Up to 600 broadband installation workers subcontracted by Chorus are being urged to sign a new contract that will lower their pay by up to 30 percent, according to E Tu Union.
One subcontractor, who spoke to RNZ Business on condition of anonymity, said signing it would send him out of business.
"[My business] won't be viable on the new contract. They are cutting costs, so they are cutting what we finally get [paid]. How are you expected to make a profit?"
He said the lower coded rates outlined in the 858-page contract he was sent by email late last week would leave him $20,000 out of pocket a year.
Chorus spokesman Nathan Beaumont said its pay rates had not reduced by 30 percent, however, there had been some changes to rates to reflect the reduction of work available on its copper network.
The contract sent by Chorus' contracted firm Visionstream, obtained by RNZ Business, said the new pay rates would apply immediately, despite the contract not coming into force until the end of this month.
It said it would put subcontractors out of work if they did not sign it and they could not speak to media about the contract without gaining Chorus' written approval.

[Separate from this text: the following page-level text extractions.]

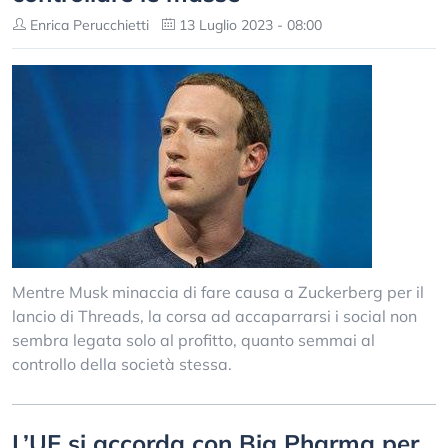
Enrica Perucchietti
13 Luglio 2023 - 08:00
Mentre Musk minaccia di fare causa a Zuckerberg per il
lancio di Threads, la corsa ad accaparrarsi i social non
sembra legata solo al profitto, quanto semmai al
controllo della società stessa.
L’UE si accorda con Big Pharma per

Visionstream renewed its contract with Chorus earlier this year, allowing it to keep hiring third parties, called service companies, to install and maintain broadband lines in Auckland homes.
That was despite Visionstream previously being found to have not supervised service companies who were exploiting workers.
Chorus commissioned an independent review into the issue, and at its release in April, said it would review subcontractor pay.
The subcontractor said the new contract was not what Chorus had promised.
"If these are the recommendations after their investigations, then it is no better. It is worse. Everything they [Chorus] have promised is not being followed through."
He called for Chorus to cut Visionstream out and contract the workers directly.